▸ **Exercise requirements**: Scan the data for "controller" and copy each matching line.

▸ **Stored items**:
======
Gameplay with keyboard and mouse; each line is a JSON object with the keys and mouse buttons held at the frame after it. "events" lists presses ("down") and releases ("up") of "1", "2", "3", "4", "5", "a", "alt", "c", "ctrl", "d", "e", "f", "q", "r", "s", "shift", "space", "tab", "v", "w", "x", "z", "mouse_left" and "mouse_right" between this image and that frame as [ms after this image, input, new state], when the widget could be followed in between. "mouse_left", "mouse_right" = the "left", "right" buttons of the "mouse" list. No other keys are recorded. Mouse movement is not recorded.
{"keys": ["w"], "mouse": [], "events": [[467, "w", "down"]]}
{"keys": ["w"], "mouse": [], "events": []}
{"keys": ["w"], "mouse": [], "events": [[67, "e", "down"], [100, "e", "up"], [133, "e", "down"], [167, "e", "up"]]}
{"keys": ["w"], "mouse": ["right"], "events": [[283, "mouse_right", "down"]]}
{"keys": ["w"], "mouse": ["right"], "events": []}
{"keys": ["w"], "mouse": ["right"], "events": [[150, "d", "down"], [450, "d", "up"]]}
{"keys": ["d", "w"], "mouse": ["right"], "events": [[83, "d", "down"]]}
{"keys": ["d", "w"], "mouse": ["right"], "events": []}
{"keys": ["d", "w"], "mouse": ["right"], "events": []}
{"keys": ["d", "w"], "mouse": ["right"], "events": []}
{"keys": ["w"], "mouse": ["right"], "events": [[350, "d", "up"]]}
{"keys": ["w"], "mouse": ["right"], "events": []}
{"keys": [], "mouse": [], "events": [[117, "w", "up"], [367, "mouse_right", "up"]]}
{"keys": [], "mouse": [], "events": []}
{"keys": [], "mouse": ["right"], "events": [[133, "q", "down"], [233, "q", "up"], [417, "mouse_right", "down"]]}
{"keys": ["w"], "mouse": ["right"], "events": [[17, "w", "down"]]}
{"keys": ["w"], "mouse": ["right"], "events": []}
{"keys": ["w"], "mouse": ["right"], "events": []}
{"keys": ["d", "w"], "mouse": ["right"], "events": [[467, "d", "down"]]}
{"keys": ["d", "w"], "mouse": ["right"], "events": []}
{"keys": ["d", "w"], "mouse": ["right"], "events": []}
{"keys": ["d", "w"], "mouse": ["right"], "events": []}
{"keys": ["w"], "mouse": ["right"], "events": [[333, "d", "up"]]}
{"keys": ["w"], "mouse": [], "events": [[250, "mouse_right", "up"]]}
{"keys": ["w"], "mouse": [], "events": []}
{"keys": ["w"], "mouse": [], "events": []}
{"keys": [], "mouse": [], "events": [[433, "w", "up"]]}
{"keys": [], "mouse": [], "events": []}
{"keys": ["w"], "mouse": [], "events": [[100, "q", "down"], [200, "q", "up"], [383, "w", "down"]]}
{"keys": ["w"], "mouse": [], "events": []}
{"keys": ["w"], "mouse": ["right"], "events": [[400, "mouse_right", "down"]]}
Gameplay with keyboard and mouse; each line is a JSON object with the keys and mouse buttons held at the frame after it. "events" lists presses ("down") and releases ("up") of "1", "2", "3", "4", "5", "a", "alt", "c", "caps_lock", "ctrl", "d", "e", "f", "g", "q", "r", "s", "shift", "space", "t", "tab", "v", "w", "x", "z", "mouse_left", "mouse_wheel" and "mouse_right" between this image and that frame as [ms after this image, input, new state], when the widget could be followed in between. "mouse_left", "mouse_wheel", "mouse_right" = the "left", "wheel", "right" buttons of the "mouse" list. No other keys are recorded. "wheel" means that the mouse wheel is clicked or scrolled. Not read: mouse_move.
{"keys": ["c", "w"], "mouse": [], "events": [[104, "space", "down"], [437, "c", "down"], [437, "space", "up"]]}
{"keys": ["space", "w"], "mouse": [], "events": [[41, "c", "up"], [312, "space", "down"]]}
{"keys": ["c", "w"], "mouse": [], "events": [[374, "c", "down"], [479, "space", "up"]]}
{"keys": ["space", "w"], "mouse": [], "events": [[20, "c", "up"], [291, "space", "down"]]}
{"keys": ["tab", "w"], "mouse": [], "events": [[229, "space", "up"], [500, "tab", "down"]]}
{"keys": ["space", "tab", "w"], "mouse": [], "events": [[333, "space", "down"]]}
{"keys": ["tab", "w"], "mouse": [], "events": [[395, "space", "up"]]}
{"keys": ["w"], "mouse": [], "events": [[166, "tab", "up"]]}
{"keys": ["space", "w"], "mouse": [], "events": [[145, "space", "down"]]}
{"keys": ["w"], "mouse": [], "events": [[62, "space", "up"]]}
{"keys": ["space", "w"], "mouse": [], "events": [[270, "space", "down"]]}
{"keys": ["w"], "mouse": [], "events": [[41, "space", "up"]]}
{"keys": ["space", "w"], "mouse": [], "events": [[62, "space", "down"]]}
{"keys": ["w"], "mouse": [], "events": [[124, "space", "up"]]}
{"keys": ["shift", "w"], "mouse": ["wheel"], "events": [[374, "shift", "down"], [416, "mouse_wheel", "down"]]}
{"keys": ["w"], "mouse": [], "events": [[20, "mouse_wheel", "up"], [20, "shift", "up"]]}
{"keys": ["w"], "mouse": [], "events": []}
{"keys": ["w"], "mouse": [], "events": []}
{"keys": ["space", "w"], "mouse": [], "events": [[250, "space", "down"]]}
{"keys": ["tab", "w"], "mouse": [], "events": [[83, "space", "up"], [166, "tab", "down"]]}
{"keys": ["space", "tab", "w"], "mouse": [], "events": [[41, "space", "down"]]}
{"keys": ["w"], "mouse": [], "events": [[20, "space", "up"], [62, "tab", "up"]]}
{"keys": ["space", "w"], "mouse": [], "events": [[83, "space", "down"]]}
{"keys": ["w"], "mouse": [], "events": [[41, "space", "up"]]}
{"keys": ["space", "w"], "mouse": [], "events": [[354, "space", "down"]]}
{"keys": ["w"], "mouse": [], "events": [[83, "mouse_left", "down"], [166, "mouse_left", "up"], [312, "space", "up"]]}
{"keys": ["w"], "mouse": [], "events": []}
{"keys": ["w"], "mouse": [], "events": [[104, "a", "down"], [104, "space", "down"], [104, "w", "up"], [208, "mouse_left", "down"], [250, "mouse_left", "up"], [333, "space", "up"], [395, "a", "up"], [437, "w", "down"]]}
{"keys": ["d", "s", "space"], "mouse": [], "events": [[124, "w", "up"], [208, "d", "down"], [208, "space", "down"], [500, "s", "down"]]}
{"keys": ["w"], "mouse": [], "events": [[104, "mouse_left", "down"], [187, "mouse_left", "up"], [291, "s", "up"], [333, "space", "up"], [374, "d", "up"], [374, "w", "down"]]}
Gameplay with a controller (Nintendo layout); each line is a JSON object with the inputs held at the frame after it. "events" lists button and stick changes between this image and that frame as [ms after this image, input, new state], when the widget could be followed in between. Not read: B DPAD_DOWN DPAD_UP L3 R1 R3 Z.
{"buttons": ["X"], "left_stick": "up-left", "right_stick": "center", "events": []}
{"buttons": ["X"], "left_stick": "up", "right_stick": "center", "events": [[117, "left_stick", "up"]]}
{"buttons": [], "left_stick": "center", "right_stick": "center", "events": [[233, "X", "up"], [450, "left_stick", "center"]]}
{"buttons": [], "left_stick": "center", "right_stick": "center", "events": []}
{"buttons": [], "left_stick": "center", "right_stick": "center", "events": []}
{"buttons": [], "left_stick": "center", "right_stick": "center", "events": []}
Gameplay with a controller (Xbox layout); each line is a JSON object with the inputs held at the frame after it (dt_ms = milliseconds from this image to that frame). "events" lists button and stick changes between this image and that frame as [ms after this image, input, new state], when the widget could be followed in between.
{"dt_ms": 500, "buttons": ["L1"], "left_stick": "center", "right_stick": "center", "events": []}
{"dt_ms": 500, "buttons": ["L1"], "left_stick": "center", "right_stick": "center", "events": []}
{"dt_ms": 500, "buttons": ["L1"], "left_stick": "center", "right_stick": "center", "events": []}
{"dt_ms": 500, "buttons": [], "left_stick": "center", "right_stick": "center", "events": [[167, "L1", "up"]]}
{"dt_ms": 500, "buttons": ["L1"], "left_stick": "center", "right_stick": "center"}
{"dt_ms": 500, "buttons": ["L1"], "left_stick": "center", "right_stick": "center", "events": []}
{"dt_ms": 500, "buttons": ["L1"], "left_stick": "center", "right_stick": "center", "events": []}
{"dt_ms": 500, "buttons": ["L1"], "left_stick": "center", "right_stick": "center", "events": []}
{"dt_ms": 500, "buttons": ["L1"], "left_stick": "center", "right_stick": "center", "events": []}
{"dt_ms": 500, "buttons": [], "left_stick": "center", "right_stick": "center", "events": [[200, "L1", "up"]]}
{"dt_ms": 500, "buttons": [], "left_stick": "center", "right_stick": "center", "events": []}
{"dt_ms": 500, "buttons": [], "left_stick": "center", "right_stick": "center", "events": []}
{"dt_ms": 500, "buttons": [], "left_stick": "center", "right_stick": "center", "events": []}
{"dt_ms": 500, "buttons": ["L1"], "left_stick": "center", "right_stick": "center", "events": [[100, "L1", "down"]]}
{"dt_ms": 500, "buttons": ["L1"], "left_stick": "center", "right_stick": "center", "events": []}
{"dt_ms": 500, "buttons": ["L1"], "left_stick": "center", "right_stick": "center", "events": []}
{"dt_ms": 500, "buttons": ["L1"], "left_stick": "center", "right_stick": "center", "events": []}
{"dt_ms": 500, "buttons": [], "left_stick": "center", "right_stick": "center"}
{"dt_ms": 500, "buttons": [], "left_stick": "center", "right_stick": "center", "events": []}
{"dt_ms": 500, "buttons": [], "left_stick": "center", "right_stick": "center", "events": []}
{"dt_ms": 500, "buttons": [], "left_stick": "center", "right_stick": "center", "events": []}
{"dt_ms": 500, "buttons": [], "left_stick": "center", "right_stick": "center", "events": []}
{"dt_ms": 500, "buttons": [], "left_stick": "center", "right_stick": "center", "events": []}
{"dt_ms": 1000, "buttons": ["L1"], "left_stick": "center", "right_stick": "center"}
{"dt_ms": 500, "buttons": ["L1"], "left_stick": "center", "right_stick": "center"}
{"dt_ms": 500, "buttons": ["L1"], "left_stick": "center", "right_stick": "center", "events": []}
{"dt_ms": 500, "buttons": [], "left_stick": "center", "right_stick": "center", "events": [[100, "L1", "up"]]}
======
▸ **Task response**:
Gameplay with a controller (Nintendo layout); each line is a JSON object with the inputs held at the frame after it. "events" lists button and stick changes between this image and that frame as [ms after this image, input, new state], when the widget could be followed in between. Not read: B DPAD_DOWN DPAD_UP L3 R1 R3 Z.
Gameplay with a controller (Xbox layout); each line is a JSON object with the inputs held at the frame after it (dt_ms = milliseconds from this image to that frame). "events" lists button and stick changes between this image and that frame as [ms after this image, input, new state], when the widget could be followed in between.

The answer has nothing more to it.